The inputs are identical to the `post_pred_plot()` function. 
An ideal fit for the model would yield a p-value of 0.5.

```{r post_pred_plot_pval, fig.width=7, fig.height=8, out.width="100%"}
post_pred_pval(fit = fit_xi_d, stat = 'median', j = 2, d = 6)
post_pred_pval(fit = fit_xi_j, stat = 'median', j = 2, d = 6)
```

While p-values can fluctuate across different gauge samples, the dGEV-BHM-$\xi_j$ model's median aligns with the quantitative information criteria results, demonstrating a reliable and superior fit for this specific spatial sample.

## Return level plots

The inputs are:

* `j` - spatial locality
* `d` - duration
* `max_rp` - maximum plotted return period
* `alpha` - significance level for credible intervals (default `alpha=0.05`)

```{r return_level, fig.width=7, fig.height=5, out.width="100%"}
# let's try a significance level of 0.1
return_level_plot(fit_xi_d, j = 5, d = 1, max_rp = 100, alpha = 0.1)
return_level_plot(fit_xi_j, j = 5, d = 1, max_rp = 100, alpha = 0.1)
```


## Intensity-duration-frequency curves

The inputs are:

* `j` - spatial locality
* `rp` - return periods (i.e. frequency)
* `alpha` - significance level for credible intervals (default `alpha=0.05`)
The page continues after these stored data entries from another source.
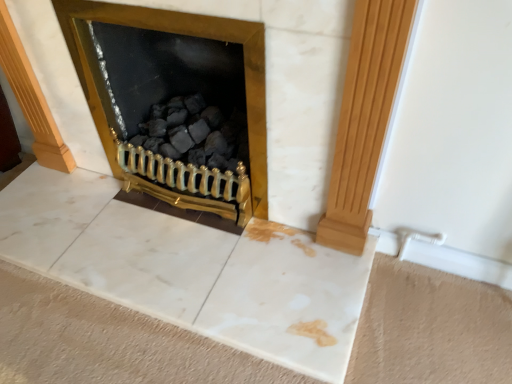
Identify the location of free space in front of light brown wood pillar at right. This screenshot has height=384, width=512. (331, 276).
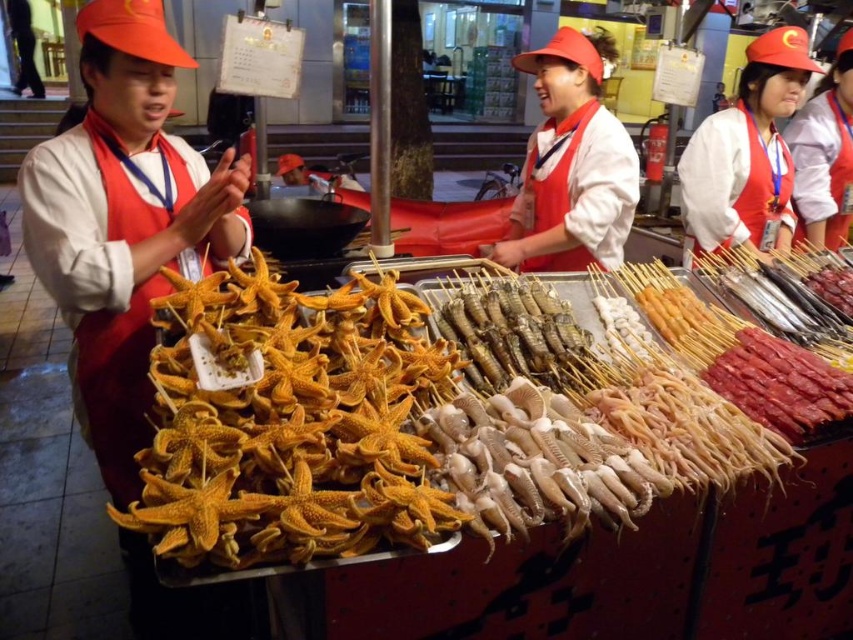
Describe the element at coordinates (125, 221) in the screenshot. I see `orange fabric apron at left` at that location.

Between point (48, 273) and point (776, 166), which one is positioned in front?

Point (48, 273)

Is point (129, 241) behind point (740, 161)?

No, it is in front of (740, 161).

What are the coordinates of `orange fabric apron at left` in the screenshot? It's located at (125, 221).

Between golden starfish at center and orange fabric apron at left, which one appears on the left side from the viewer's perspective?

orange fabric apron at left is more to the left.

Is point (810, 428) closer to viewer compared to point (122, 499)?

Yes.

This screenshot has width=853, height=640. What do you see at coordinates (450, 413) in the screenshot?
I see `golden starfish at center` at bounding box center [450, 413].

Where is `golden starfish at center`? The width and height of the screenshot is (853, 640). golden starfish at center is located at coordinates (450, 413).

Measure the distance from golden starfish at center to matte red apron at center.

They are 37.57 inches apart.

In the scene shown: Which of these two, golden starfish at center or matte red apron at center, stands taller?

Standing taller between the two is matte red apron at center.

At what (x,y) coordinates should I click in order to perform the action: click on golden starfish at center. Please return your answer as a coordinate pair (x, y). Image resolution: width=853 pixels, height=640 pixels. Looking at the image, I should click on (450, 413).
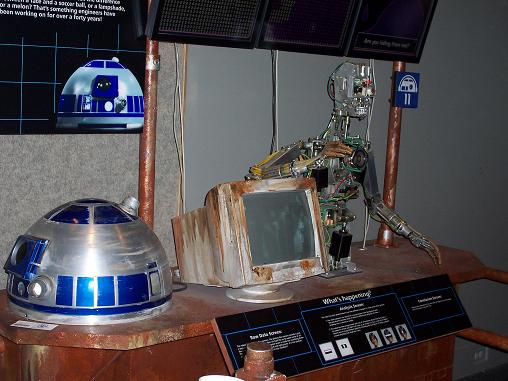
Locate an element on the screen. This screenshot has width=508, height=381. wires is located at coordinates (179, 113), (369, 129), (272, 108).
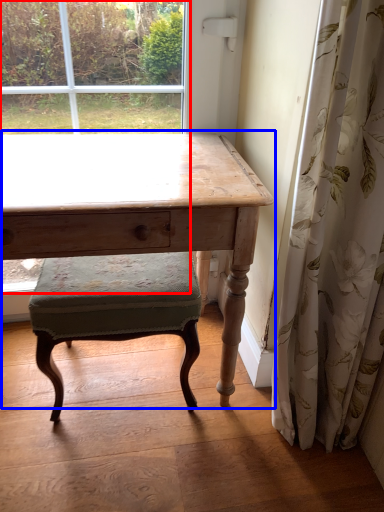
Question: Which point is further to the camera, bay window (highlighted by a red box) or table (highlighted by a blue box)?

Choices:
 (A) bay window
 (B) table

Answer: (A)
Here we have a single IDF curve on the plot:

```{r IDF1, fig.width=7, fig.height=5, out.width="100%"}
idf_plot(fit = fit_xi_d,j = 5, rp = 100, alpha = 0.05)
```

Multiple IDF curves on the plot:

```{r IDF3, fig.width=7, fig.height=5, out.width="100%"}
idf_plot(fit = fit_xi_d,j = 5, rp = c(2,10,100), alpha = 0.05)
```

The IDF curves are the final result, and they can be produced for all 25 rain gauges, where the user can select return period(s) and the confidence interval. 
@rischmuller2026bayesian have shown the added value of the dGEV Bayesian Hierarchical estimation compared to standard station-wise GEV or dGEV-MLE estimations in terms of higher accuracy and robustness.